(Exercises):
(1) In the news report about Chelsea Manning, which news organization first reported her second suicide attempt?
(2) Continue the news report about Chelsea Manning from the point where it stops.

(Given passage):
Chelsea Manning, the transgender army private who’s spent the last three years in prison after being convicted of leaking classified documents to WikiLeaks in 2013, attempted suicide for a second time, according to her lawyers. Manning’s first suicide attempt occurred in July, and she been serving a 14-day sentence in solitary confinement as punishment.

Chase Strangio, the ACLU lawyer representing the 28-year-old Manning, confirmed on Twitter that Manning made her second suicide attempt on her first day of the sentence. The news was first reported by The New York Times, after Manning sent the news organization a four page document in which the suicide attempt was disclosed.

Manning, who was born Bradley Manning, has had a difficult time since beginning her 35-year sentence at Fort Leavenworth military prison in Leavenworth, Kansas. “Chelsea has endured unimaginable abuses in government custody since her arrest in 2010,” Strangio’s statement read. “From the prolonged solitary confinement at Quantico to the ongoing refusal to adequately treat her gender dysphoria to now the insistence on punishing her with more solitary confinement for her attempts to take her own life, she has faced demoralizing and destabilizing assaults on her health and humanity,” he added.

(Information):
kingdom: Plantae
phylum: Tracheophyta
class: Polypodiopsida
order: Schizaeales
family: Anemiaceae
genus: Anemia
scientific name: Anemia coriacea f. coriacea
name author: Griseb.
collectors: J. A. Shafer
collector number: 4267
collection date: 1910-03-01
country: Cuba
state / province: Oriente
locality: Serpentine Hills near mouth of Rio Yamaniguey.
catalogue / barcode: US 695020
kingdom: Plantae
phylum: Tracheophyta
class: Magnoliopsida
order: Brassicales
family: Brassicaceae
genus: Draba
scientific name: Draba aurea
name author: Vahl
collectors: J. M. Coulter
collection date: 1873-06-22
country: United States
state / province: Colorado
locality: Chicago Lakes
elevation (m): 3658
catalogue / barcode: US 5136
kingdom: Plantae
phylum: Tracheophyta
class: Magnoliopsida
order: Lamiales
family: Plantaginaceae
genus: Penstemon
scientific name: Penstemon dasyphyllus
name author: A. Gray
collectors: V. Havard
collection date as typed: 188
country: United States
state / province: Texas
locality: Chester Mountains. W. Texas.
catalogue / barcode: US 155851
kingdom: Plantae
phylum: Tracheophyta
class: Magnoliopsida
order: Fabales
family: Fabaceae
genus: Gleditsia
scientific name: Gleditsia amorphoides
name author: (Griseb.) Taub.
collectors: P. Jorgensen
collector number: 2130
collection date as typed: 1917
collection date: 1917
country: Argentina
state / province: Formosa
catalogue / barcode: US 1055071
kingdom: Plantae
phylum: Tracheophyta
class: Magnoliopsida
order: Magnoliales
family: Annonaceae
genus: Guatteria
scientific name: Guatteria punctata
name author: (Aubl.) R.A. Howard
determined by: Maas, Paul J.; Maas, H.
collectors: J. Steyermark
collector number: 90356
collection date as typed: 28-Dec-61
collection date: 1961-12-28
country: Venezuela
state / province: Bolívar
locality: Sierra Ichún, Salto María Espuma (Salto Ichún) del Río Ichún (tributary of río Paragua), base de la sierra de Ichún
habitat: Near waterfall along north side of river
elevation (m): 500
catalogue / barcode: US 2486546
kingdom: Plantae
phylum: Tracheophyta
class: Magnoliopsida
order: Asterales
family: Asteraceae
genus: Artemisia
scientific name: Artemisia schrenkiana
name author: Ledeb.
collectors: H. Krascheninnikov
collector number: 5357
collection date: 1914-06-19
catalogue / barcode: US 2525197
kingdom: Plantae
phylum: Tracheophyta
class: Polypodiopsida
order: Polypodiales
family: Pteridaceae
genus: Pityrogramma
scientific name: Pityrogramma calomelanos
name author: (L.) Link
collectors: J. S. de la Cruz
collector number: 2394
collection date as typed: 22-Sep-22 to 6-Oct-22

(Exercise responses):
(1) The New York Times

(2)
The former army intelligence officer’s conviction and incarceration has been the source of heavy controversy, after testimony revealed that she was suffering both mentally and emotionally while she was deployed in Iraq. At the time she sent the secret documents to WikiLeaks, Manning had not yet come out as transgender, a revelation that would have seen her discharged from the army. She has said in the past that while in prison she’s been the victim of bullying and abuse.

In September, Manning went on a hunger strike in protest of the military’s refusal to treat her gender dysphoria by allowing her to receive gender transition surgery. Eventually the military agreed to the surgery, though no timeline has been set. It’s unclear whether her latest suicide attempt will have an immediate impact on those plans.